The paper tackled the problem of generating 3D molecular structures with language models by proposing Mol-StrucTok, a method that tokenizes spherical coordinates using a VQ-VAE and trains a GPT-2 style model, resulting in significantly faster generation speeds and competitive chemical stability, with consistent improvements in property prediction on the QM9 dataset.

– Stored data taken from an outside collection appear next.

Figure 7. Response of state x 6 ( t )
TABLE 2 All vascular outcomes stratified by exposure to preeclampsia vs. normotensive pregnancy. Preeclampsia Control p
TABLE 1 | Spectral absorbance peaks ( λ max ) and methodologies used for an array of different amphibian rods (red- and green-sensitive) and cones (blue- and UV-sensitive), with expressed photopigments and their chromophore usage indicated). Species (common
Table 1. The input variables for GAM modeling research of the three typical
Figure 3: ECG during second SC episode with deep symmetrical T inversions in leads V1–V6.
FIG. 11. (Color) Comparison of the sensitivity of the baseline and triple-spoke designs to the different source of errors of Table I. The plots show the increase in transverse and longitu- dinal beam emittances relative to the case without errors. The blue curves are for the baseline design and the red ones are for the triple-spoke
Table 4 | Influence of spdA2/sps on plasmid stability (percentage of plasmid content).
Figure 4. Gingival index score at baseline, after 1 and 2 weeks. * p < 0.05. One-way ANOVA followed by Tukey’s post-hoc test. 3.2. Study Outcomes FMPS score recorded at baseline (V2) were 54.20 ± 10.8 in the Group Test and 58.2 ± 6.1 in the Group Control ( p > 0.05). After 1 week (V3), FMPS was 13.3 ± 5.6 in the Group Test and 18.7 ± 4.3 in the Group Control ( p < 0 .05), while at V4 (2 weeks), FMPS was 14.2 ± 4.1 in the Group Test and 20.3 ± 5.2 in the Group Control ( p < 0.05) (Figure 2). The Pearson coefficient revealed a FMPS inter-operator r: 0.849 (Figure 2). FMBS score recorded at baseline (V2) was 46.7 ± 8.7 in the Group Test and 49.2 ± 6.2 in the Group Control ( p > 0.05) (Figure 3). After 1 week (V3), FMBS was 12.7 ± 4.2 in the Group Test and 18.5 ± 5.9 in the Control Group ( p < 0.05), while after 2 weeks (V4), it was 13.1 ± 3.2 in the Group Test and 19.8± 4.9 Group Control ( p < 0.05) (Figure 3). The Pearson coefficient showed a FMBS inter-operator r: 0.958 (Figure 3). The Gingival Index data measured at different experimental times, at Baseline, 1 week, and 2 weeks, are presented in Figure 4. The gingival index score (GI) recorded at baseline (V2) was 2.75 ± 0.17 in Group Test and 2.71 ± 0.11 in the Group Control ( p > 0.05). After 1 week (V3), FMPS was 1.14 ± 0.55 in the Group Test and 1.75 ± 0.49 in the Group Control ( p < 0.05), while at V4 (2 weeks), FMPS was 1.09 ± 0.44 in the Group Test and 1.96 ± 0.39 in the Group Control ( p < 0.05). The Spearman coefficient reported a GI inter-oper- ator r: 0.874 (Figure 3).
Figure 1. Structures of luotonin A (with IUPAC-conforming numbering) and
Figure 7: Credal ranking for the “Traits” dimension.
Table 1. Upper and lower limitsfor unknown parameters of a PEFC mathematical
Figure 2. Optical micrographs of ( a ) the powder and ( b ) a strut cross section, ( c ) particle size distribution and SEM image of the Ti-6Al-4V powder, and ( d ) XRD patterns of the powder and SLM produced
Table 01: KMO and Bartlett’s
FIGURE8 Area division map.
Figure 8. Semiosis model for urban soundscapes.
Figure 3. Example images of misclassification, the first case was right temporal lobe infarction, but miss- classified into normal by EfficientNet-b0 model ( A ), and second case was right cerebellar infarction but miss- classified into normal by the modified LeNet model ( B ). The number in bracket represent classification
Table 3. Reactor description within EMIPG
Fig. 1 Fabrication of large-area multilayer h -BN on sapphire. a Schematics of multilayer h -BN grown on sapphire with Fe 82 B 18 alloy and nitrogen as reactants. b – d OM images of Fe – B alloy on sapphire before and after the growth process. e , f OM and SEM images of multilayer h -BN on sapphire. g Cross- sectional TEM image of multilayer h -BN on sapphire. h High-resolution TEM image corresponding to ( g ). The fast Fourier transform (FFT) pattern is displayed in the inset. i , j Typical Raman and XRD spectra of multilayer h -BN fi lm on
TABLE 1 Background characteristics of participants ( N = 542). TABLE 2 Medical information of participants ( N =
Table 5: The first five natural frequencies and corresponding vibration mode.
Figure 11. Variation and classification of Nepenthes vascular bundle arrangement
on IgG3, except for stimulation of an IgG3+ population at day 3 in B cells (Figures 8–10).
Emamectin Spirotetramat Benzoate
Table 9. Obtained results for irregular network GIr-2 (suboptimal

The application of language models (LMs) to molecular structure generation using line notations such as SMILES and SELFIES has been well-established in the field of cheminformatics. However, extending these models to generate 3D molecular structures presents significant challenges. Two primary obstacles emerge: (1) the difficulty in designing a 3D line notation that ensures SE(3)-invariant atomic coordinates, and (2) the non-trivial task of tokenizing continuous coordinates for use in LMs, which inherently require discrete inputs. To address these challenges, we propose Mol-StrucTok, a novel method for tokenizing 3D molecular structures. Our approach comprises two key innovations: (1) We design a line notation for 3D molecules by extracting local atomic coordinates in a spherical coordinate system. This notation builds upon existing 2D line notations and remains agnostic to their specific forms, ensuring compatibility with various molecular representation schemes. (2) We employ a Vector Quantized Variational Autoencoder (VQ-VAE) to tokenize these coordinates, treating them as generation descriptors. To further enhance the representation, we incorporate neighborhood bond lengths and bond angles as understanding descriptors. Leveraging this tokenization framework, we train a GPT-2 style model for 3D molecular generation tasks. Results demonstrate strong performance with significantly faster generation speeds and competitive chemical stability compared to previous methods. Further, by integrating our learned discrete representations into Graphormer model for property prediction on QM9 dataset, Mol-StrucTok reveals consistent improvements across various molecular properties, underscoring the versatility and robustness of our approach.